9. Cultivate Better Charging Practices
When it comes to charging, some bad habits could damage your MacBook Pro’s battery over time. Ideally, you should use Apple’s original charger that came with your MacBook Pro over cheaper third-party ones.
Switching to an inferior adapter or hub can harm your MacBook Pro’s battery in the long run. Also, you shouldn’t wait for your battery to hit zero before plugging it in, and when you do plug it in, don’t overcharge your MacBook Pro.
10. Disable Power Nap (Intel Only)
Power Nap is a feature that allows your Mac to wake up from sleep, connect to the internet, and receive updates to Mail, Calendar, and iCloud services. All Apple Silicon Mac models (with an M1 chip or later) do this automatically, but for Intel models you can turn this setting off under System Settings > Battery > Options.
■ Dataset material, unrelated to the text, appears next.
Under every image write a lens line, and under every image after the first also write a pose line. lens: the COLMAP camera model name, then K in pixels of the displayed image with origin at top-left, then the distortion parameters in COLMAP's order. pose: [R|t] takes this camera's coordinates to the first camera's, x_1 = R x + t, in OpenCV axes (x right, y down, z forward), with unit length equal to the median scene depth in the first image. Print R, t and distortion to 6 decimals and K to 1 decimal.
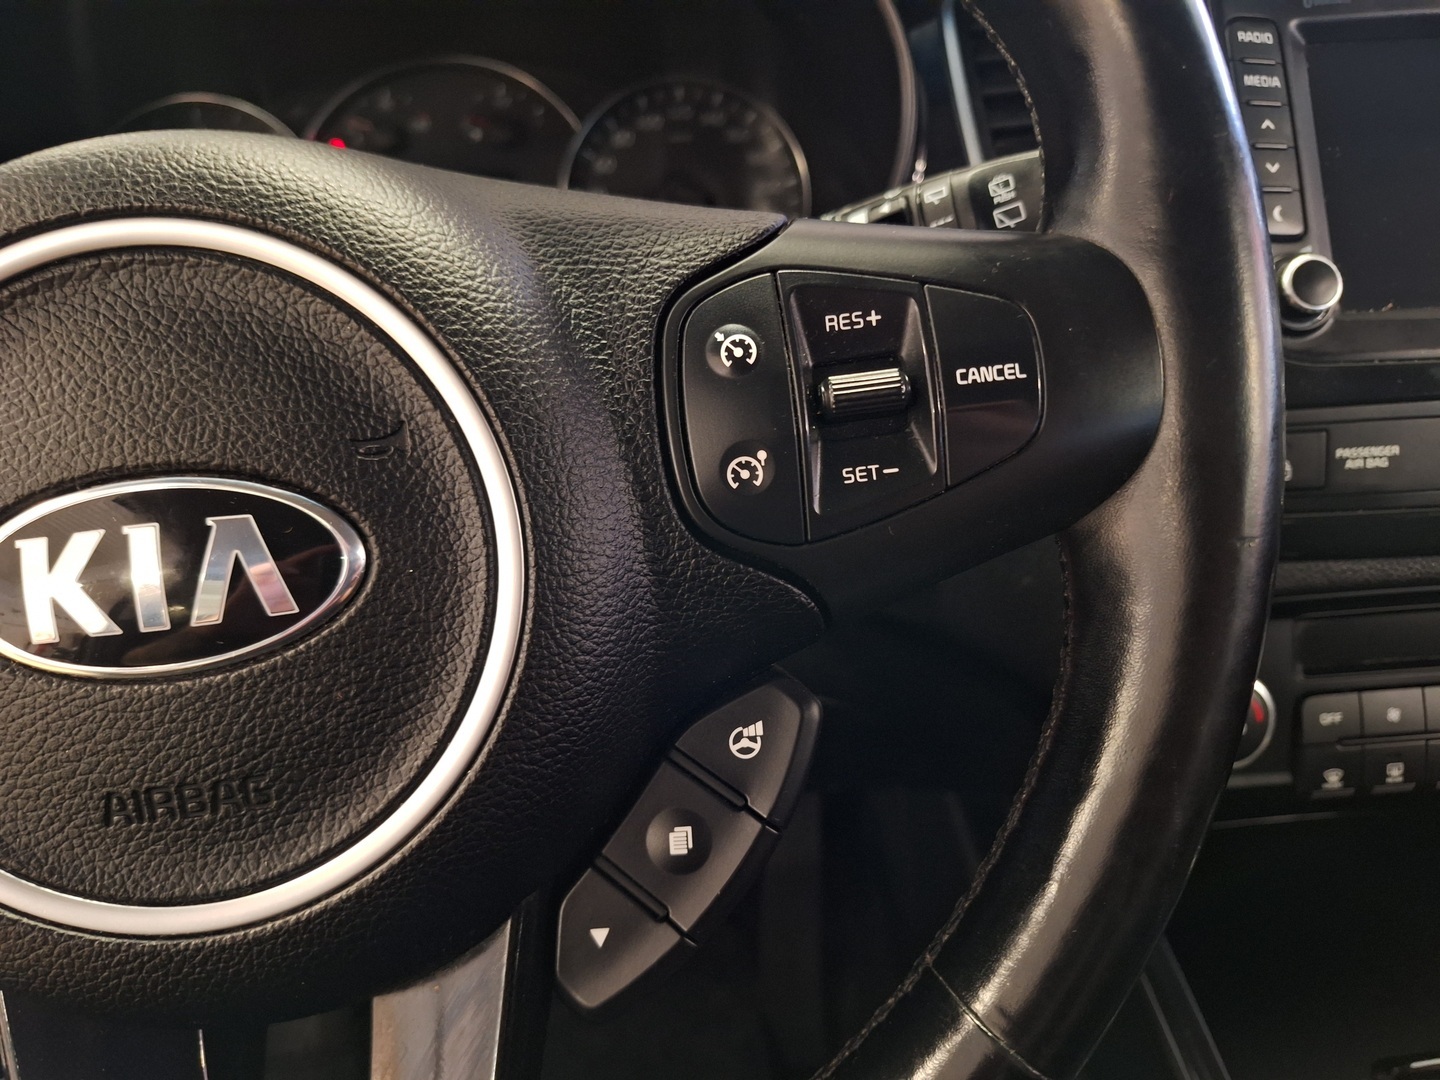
lens RADIAL K [[1049.0, 0, 714.5], [0, 1049.0, 541.6], [0, 0, 1]] dist [0.050526, -0.025764]
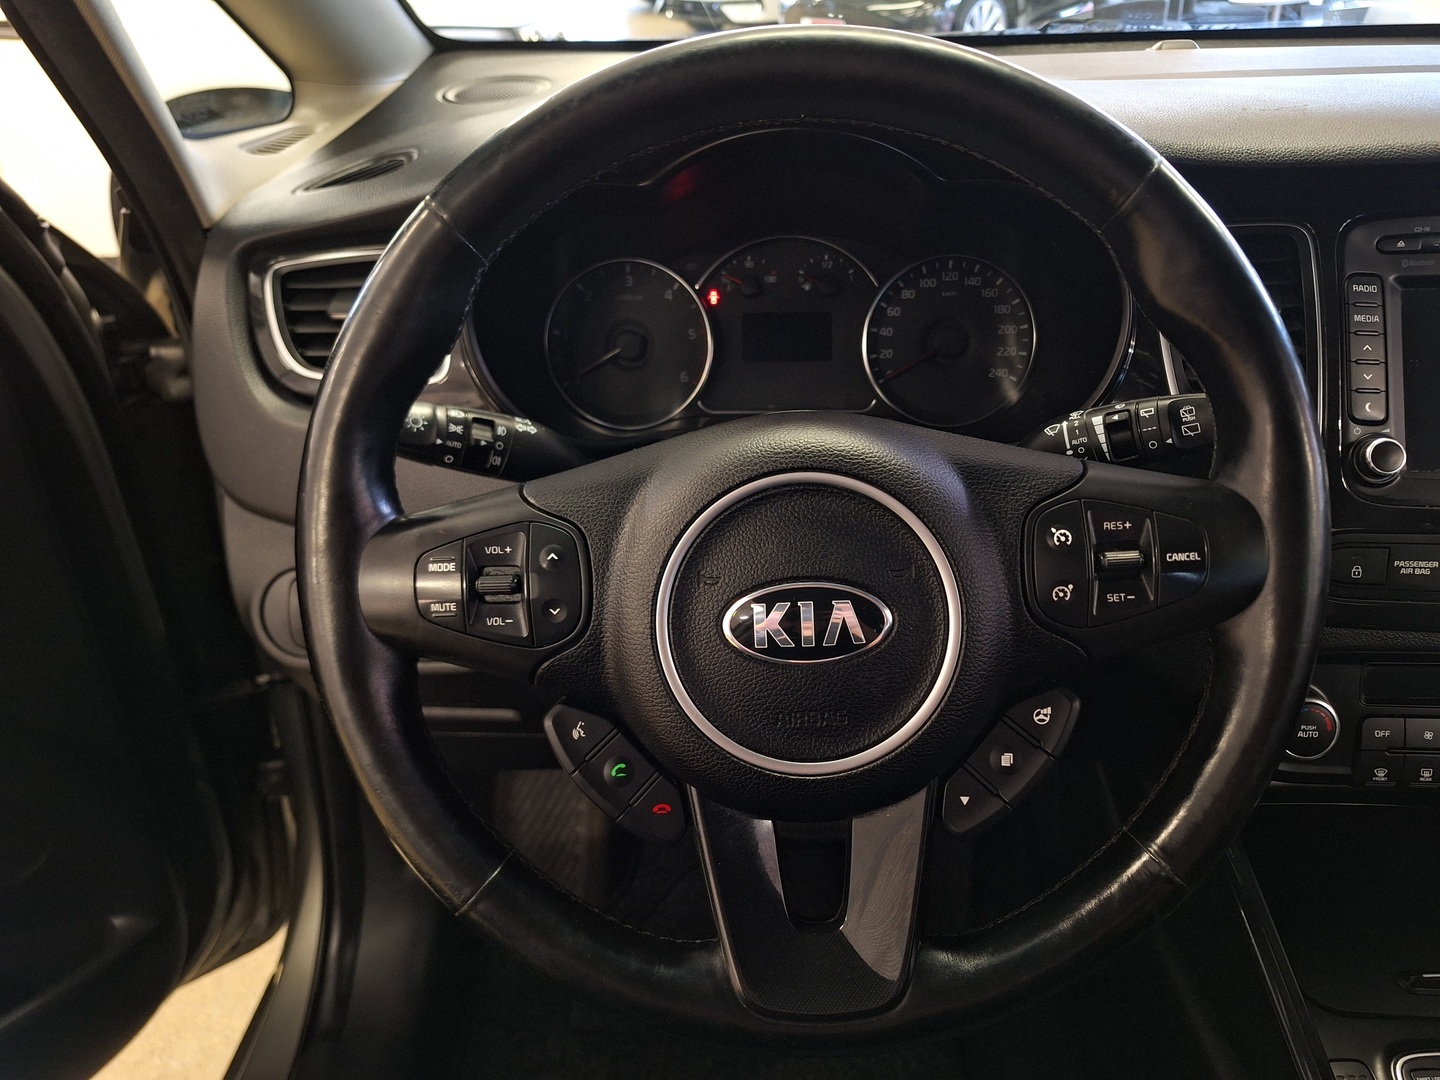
lens RADIAL K [[1049.0, 0, 717.9], [0, 1049.0, 545.7], [0, 0, 1]] dist [0.050526, -0.025764]
pose [[0.992623, 0.071570, -0.097861, -0.427297], [-0.067828, 0.996852, 0.041048, -0.187443], [0.100491, -0.034107, 0.994353, -1.126492]]
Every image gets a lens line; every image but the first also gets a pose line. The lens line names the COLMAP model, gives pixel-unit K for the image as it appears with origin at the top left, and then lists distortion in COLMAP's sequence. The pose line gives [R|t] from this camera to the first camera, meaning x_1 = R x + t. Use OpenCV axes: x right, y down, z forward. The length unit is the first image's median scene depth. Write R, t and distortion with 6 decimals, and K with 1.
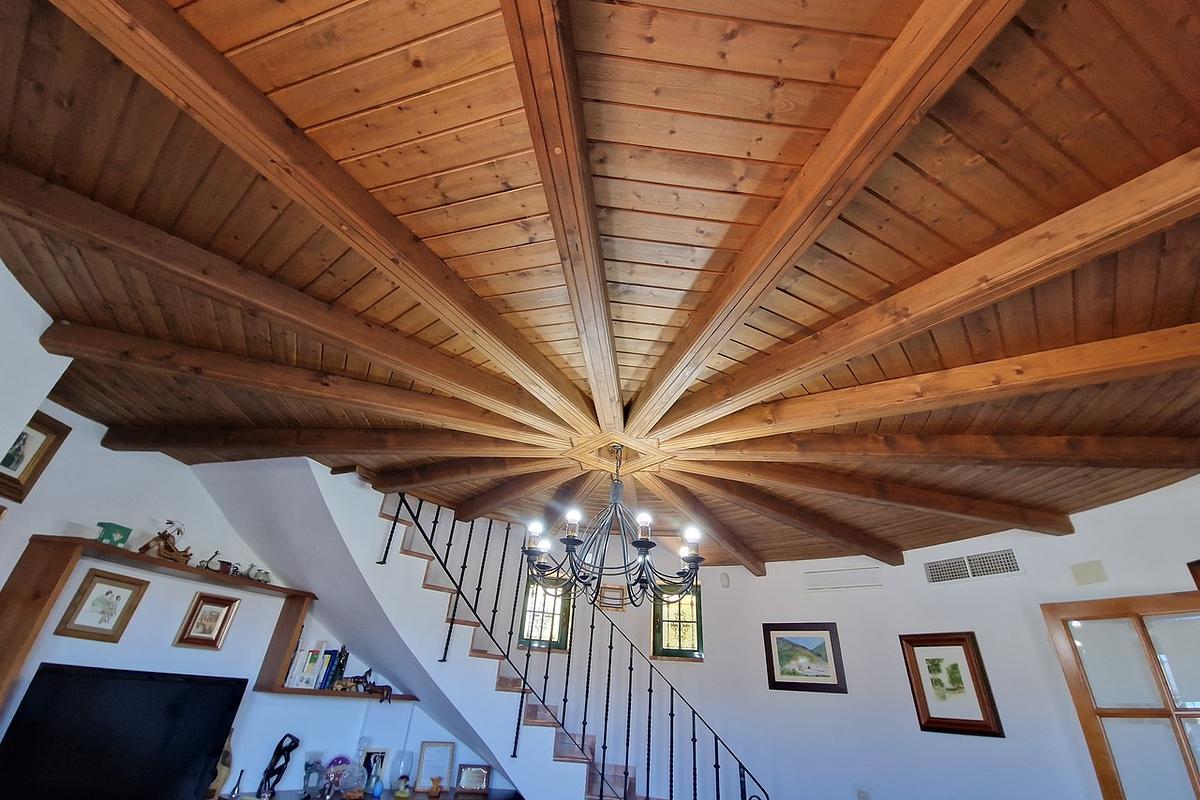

11. Reset System Management Controller (Intel Chips Only)
If you use an Intel-based MacBook Pro, your best bet to fix battery drain issue might be resetting the System Management Controller, otherwise called SMC. It’s a chip that plays a fundamental role in how your Mac’s hardware behaves.
However, you don’t need to do this on an Apple silicon MacBook Pro as it does not have an SMC.
To reset the SMC, follow the steps below:
- Shutdown/power off your MacBook.
- Press and hold 3 keys: Shift, Control and Option.
- Press and hold the power button, without releasing the other 3 keys.
- Hold all keys for 10 seconds, then release.
- Press the power button on your Mac.
12. Restart Your MacBook Pro
If your MacBook Pro has been on for a terribly long time, you may notice a few changes in efficiency. So, all you might need to do is save your work, close all running apps, and restart your machine.
Restarting may solve MacBook Pro battery drain issue caused by a temporary problem within macOS like an operating system component or third-party application that has crashed.
To do this, click on the Apple menu at the top-left corner and choose Restart from the dropdown. You might notice a slight performance improvement after it reboots.
Solve Your MacBook Pro Battery Issues
MacBook Pros are generally high-quality and reliable machines. And working with one can bump your productivity several notches up. But when issues like a failing battery begin to plague your laptop, it may be a truly frustrating experience.
Trying one of the fixes we’ve outlined should help. If not, you might need to take things a step further to identify what apps or processes are hogging your MacBook Pro’s resources and draining its battery.